Phoebe Petrovic — Wisconsin Watch
Phoebe Petrovic is an investigative reporter at Wisconsin Watch, a nonprofit, nonpartisan outlet dedicated to public service. She interrogated the state’s criminal system as the lead reporter, producer and host of “Open and Shut,” a podcast from Wisconsin Watch and Wisconsin Public Radio that was a finalist for the Livingston Award and won a regional Edward R. Murrow Award. Petrovic’s award-winning investigations have exposed a legally questionable sentencing scheme and sexual harassment cover-ups. They have traced well-funded disinformation, documented the harms of laws targeting people who are pregnant or LGBTQ+, and spotlighted discriminatory education policies, prompting lawsuits and bills. Before coming to Wisconsin Watch, Petrovic worked at Wisconsin Public Radio, Reveal, NPR’s Here & Now and Ideastream, and her work has aired nationally on all of NPR’s flagship news magazines.
Richard A. Webster — Verite News
Richard A. Webster is a senior reporter at Verite News in New Orleans. He has twice before been a member of ProPublica’s Local Reporting Network. Founded in 2022, Verite is a Black-led nonprofit news organization with a twofold mission: producing in-depth journalism that serves the whole community and training a new generation of journalists. He investigated allegations of abuse against the Jefferson Parish Sheriff’s Office and claims of racial and economic inequities in Louisiana’s Road Home recovery program following Hurricane Katrina. His reporting on the Road Home program prompted the state to drop lawsuits seeking more than $100 million from Katrina victims.

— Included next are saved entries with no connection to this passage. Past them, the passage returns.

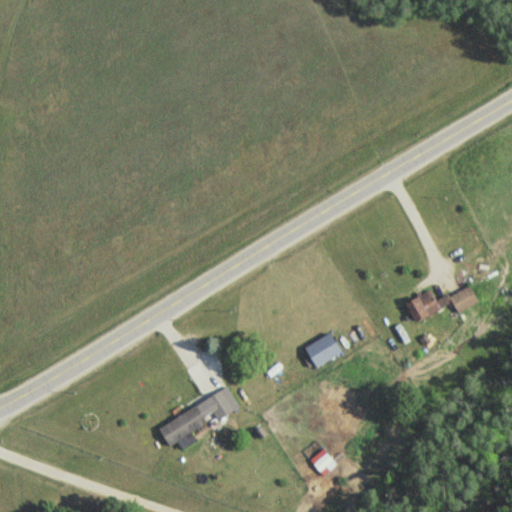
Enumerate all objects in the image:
road: (258, 257)
building: (472, 296)
building: (429, 306)
building: (328, 348)
building: (201, 416)
building: (329, 462)
road: (61, 470)
road: (121, 504)
road: (145, 504)
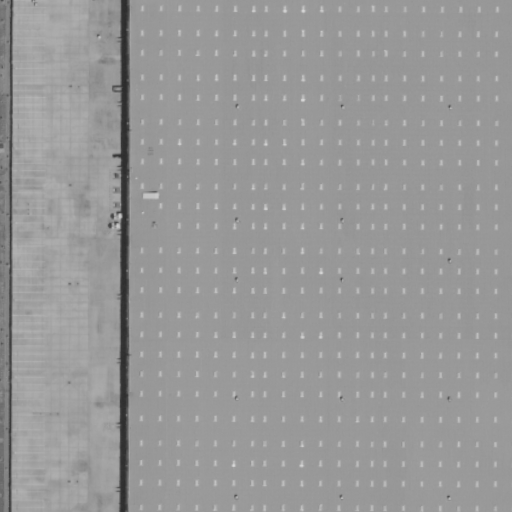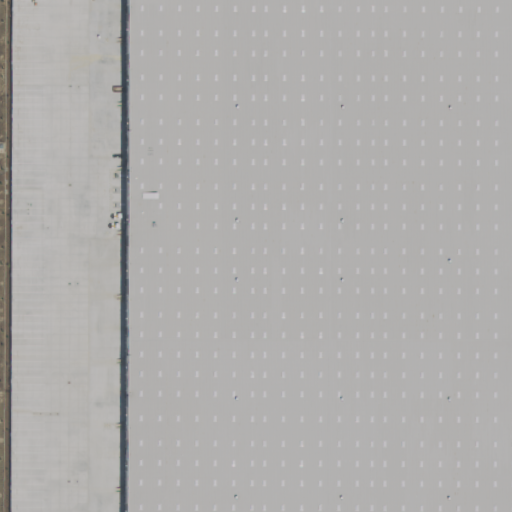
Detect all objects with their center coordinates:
road: (62, 255)
building: (315, 256)
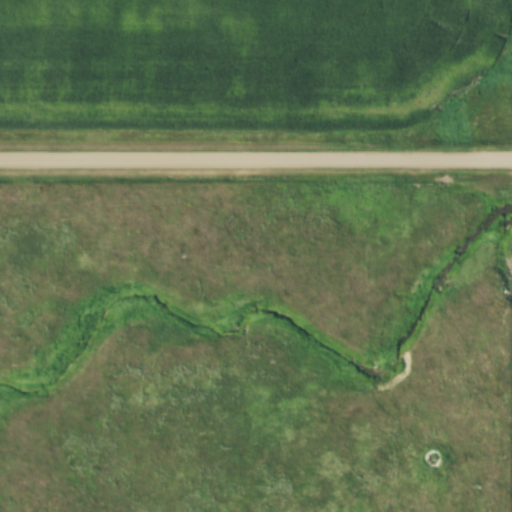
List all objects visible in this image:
road: (256, 160)
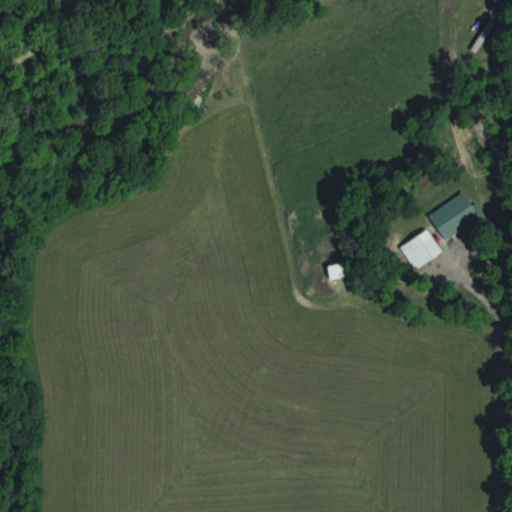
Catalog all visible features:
building: (456, 215)
building: (428, 247)
road: (496, 381)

Webster previously was a member of The Times-Picayune’s investigative team, reporting on numerous special projects including “The Children of Central City,” an in-depth look at childhood trauma through the lens of a youth football team; “A Fragile State,” a multipart series on Louisiana’s mental health care system; and “Dying at OPP,” which examined the deaths of inmates in Orleans Parish Prison.
ProPublica launched the Local Reporting Network at the beginning of 2018 to boost investigative journalism in local newsrooms. It has since worked with more than 70 news organizations. The network is part of ProPublica’s local initiative, which includes offices in the Midwest, South, Southwest and Northwest, plus an investigative unit in partnership with The Texas Tribune.